* _PROBLEM TO SOLVE_
Exact repetition, pictures omitted: give every record below again.

Collected data entries:

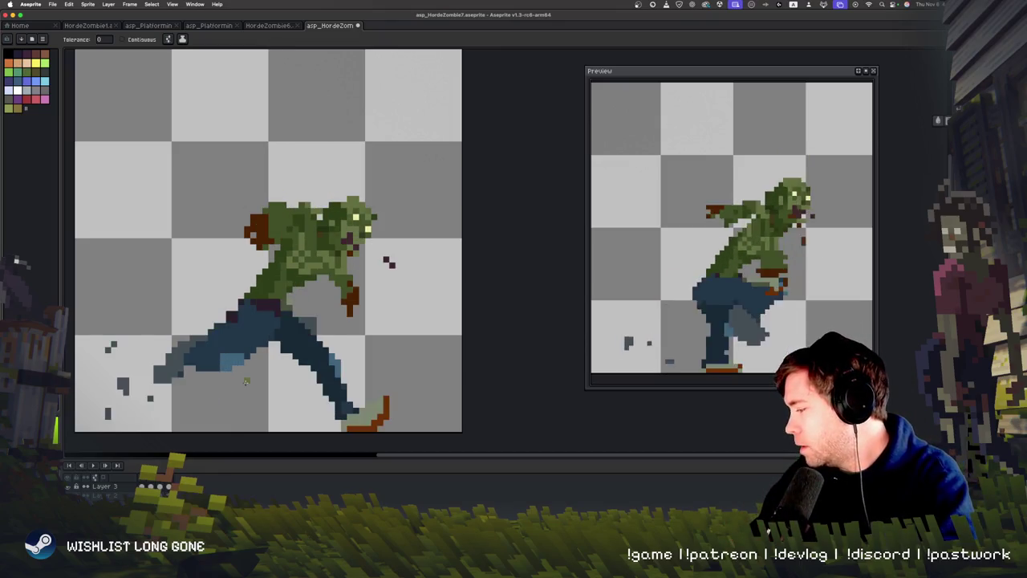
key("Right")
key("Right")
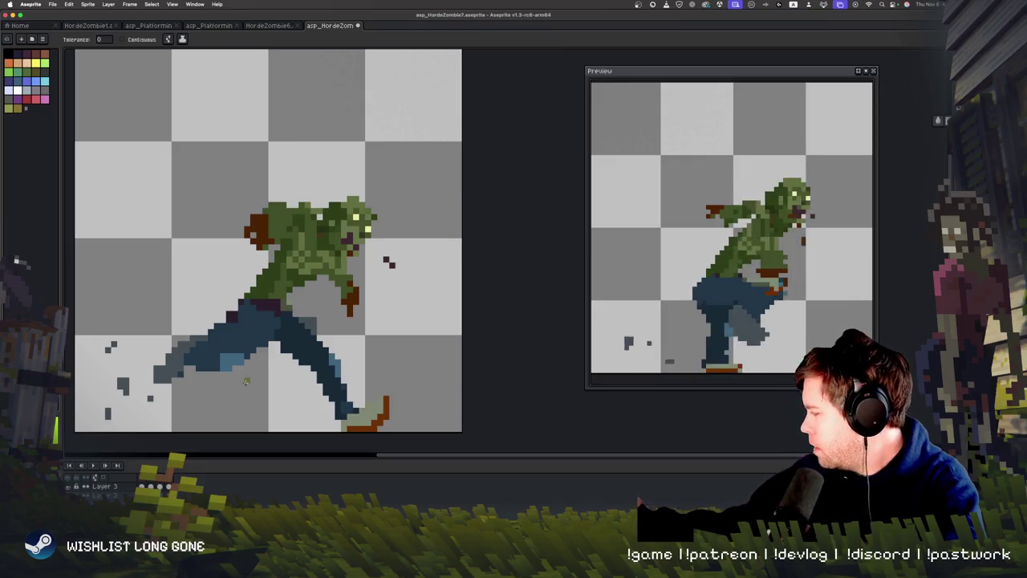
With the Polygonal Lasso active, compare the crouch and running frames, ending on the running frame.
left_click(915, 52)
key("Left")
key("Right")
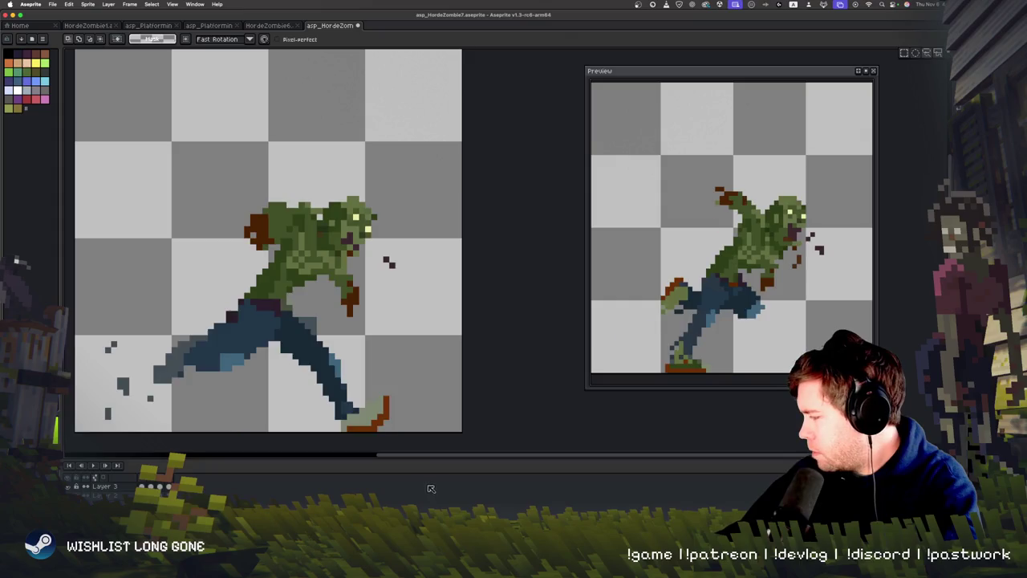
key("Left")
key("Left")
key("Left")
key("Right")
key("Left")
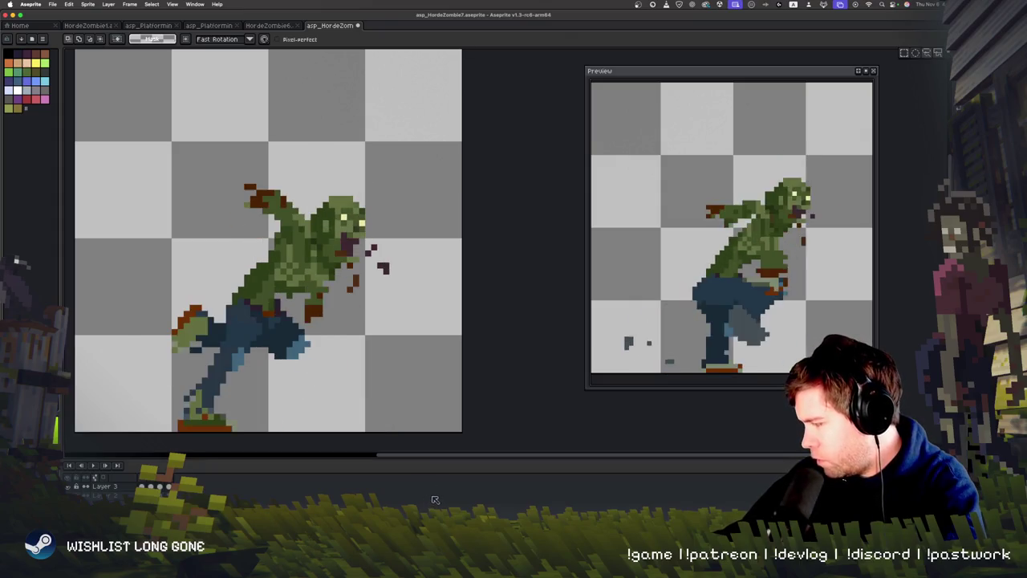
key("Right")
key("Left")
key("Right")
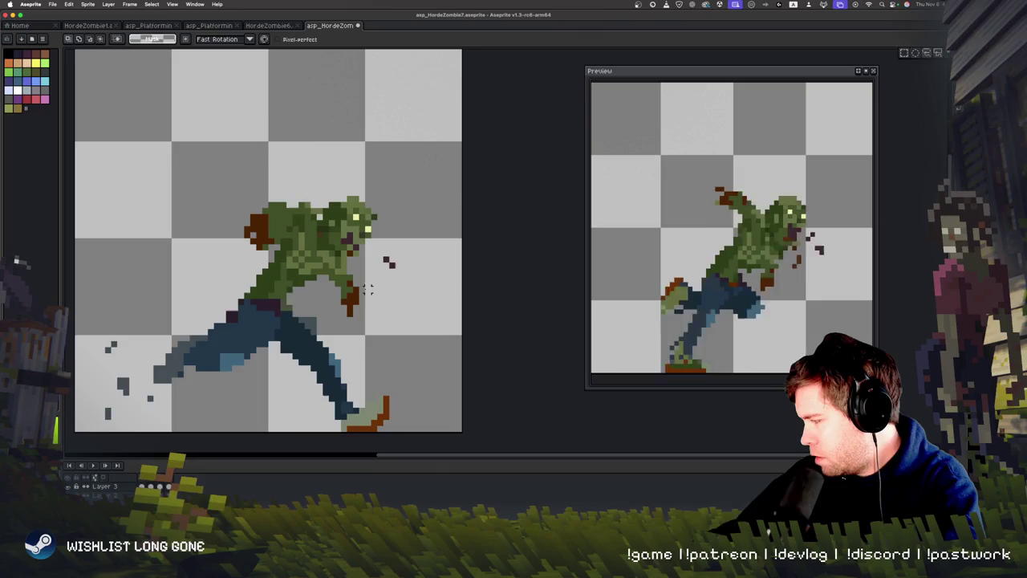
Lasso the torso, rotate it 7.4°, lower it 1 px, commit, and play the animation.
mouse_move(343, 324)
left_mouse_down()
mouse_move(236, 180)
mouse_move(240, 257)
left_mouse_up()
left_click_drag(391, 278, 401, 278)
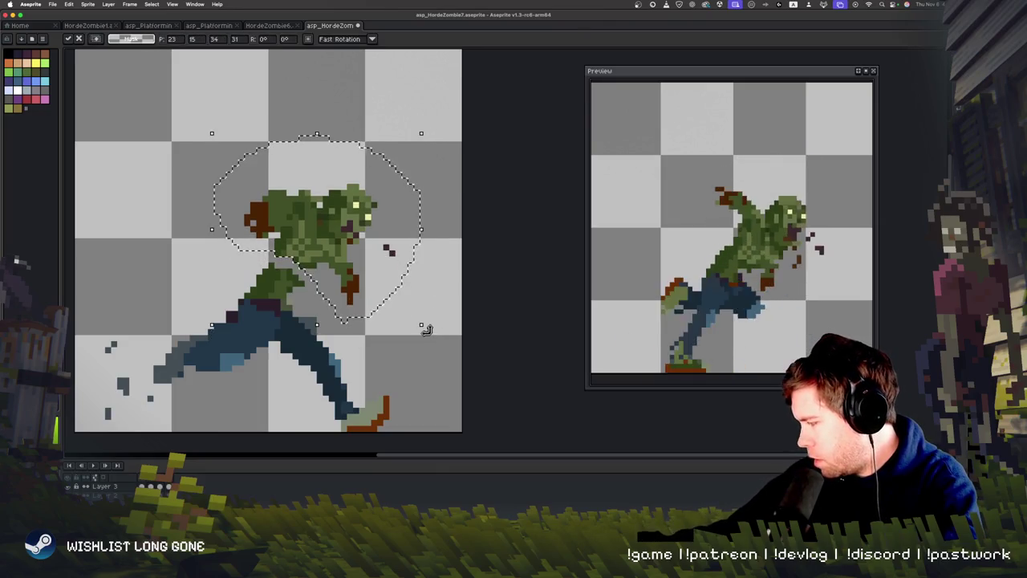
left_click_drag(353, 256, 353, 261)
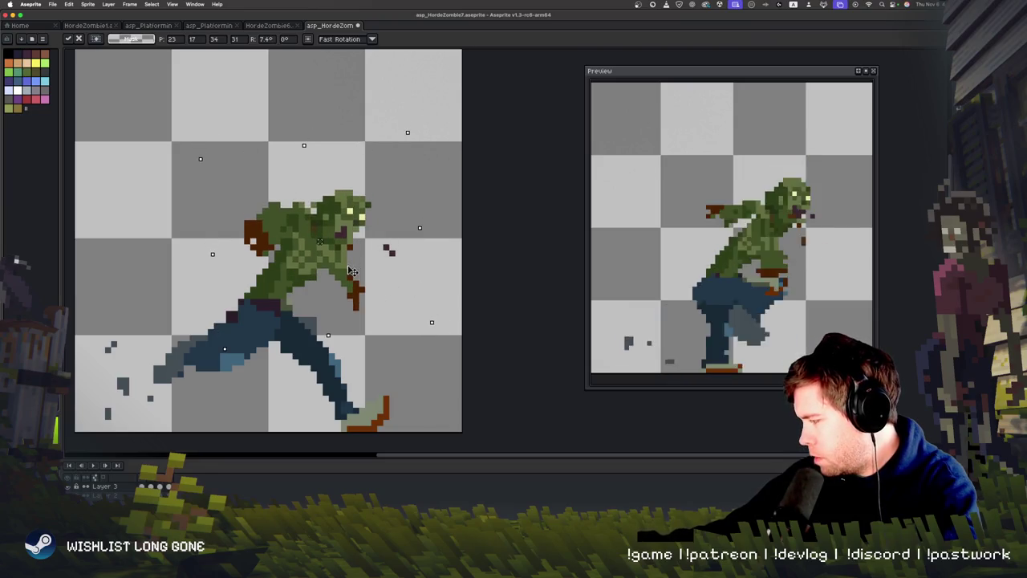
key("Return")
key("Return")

* _RESPONSE TO THE TASK_
key("Right")
key("Right")
With the Polygonal Lasso active, compare the crouch and running frames, ending on the running frame.
left_click(915, 52)
key("Left")
key("Right")
key("Left")
key("Left")
key("Left")
key("Right")
key("Left")
key("Right")
key("Left")
key("Right")
Lasso the torso, rotate it 7.4°, lower it 1 px, commit, and play the animation.
mouse_move(343, 324)
left_mouse_down()
mouse_move(236, 180)
mouse_move(240, 257)
left_mouse_up()
left_click_drag(391, 278, 401, 278)
left_click_drag(353, 256, 353, 261)
key("Return")
key("Return")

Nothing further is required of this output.